_GIVEN EXERCISE_
Find each line in the entries below that contains the string "rhombus" and copy those lines. Matching is case-sensitive.

_DATASET EXCERPTS_

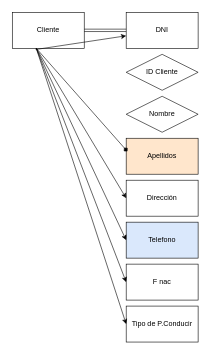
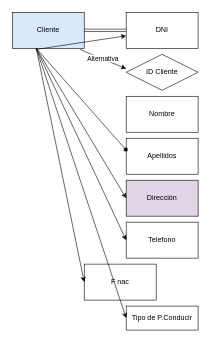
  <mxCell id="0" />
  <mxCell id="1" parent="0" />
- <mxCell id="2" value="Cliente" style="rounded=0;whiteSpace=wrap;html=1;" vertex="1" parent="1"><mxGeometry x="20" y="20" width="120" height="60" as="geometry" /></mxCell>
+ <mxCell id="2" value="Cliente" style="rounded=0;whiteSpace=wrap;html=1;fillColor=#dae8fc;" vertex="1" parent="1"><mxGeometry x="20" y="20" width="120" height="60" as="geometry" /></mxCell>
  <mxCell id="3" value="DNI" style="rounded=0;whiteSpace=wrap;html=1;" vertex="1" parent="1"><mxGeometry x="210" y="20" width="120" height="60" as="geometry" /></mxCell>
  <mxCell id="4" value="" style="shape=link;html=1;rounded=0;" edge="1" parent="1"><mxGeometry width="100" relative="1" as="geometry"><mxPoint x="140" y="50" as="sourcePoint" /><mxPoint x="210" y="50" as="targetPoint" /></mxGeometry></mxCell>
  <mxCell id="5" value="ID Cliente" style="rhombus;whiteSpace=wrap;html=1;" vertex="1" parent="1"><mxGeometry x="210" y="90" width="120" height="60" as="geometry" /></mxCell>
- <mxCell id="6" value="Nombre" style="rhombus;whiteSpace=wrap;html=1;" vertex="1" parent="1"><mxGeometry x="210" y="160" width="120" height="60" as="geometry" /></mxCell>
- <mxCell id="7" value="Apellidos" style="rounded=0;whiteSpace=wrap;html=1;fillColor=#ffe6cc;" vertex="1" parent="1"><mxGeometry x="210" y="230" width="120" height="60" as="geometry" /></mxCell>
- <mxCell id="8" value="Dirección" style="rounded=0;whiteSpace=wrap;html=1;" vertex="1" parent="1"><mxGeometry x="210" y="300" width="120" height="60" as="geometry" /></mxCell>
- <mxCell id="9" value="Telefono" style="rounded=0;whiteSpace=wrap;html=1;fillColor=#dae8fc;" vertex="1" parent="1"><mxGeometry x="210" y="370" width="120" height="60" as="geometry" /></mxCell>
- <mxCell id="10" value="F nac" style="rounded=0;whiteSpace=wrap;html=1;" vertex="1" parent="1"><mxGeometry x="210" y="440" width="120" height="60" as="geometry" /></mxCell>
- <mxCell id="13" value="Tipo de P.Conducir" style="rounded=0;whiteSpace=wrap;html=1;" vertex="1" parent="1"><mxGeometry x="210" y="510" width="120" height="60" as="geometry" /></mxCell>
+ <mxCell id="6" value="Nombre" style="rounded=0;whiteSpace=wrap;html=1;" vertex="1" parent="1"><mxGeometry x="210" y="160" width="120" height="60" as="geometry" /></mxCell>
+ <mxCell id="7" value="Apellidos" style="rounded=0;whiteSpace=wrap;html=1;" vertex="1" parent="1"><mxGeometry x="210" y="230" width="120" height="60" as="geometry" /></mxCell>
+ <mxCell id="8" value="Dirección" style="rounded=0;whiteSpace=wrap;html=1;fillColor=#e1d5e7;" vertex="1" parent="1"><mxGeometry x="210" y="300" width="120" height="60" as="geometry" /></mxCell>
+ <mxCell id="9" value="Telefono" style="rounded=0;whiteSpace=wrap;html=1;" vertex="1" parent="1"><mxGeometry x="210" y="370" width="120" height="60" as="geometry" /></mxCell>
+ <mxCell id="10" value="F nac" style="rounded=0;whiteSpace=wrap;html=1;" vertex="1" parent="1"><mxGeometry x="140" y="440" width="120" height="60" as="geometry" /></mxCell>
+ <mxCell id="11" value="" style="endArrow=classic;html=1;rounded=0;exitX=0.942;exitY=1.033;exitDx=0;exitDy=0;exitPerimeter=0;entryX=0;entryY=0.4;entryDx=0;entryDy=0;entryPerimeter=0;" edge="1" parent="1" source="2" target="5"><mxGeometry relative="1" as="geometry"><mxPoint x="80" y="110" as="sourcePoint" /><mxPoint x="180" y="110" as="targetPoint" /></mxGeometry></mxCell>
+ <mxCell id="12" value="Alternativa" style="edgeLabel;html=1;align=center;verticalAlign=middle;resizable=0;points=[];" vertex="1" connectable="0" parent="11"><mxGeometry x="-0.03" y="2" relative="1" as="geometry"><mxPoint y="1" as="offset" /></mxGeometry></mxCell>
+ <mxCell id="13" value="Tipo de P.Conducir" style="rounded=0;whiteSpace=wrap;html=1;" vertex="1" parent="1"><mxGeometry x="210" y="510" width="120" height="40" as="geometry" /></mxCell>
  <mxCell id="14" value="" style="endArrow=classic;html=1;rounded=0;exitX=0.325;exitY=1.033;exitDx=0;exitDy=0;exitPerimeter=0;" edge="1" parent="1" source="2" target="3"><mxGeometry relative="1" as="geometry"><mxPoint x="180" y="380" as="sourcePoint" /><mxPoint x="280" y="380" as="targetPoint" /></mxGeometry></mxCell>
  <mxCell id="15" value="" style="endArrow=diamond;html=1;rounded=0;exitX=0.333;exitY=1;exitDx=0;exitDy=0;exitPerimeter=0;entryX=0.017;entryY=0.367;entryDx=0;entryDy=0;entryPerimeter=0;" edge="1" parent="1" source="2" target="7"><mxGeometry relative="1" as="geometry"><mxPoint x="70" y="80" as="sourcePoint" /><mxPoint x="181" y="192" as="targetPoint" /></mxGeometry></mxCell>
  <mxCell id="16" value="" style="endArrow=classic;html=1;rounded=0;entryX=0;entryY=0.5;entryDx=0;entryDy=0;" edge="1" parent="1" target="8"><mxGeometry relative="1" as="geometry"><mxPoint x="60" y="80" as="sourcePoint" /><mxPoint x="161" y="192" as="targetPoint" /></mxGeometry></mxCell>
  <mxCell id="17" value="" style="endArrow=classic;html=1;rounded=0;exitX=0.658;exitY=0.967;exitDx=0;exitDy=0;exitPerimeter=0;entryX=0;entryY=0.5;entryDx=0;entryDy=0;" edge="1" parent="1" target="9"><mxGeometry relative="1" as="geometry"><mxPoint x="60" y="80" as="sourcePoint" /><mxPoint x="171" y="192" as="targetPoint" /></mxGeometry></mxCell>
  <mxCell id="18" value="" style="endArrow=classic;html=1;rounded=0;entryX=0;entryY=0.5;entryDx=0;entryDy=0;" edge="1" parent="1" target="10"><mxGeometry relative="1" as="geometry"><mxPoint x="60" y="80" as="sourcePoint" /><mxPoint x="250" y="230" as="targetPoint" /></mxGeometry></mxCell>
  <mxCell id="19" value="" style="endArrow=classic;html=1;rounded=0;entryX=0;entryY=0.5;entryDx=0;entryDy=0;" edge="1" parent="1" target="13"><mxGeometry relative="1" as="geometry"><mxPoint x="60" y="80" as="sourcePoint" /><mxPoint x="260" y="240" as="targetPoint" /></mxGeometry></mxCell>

_CORRECT ANSWER_
  <mxCell id="5" value="ID Cliente" style="rhombus;whiteSpace=wrap;html=1;" vertex="1" parent="1"><mxGeometry x="210" y="90" width="120" height="60" as="geometry" /></mxCell>
- <mxCell id="6" value="Nombre" style="rhombus;whiteSpace=wrap;html=1;" vertex="1" parent="1"><mxGeometry x="210" y="160" width="120" height="60" as="geometry" /></mxCell>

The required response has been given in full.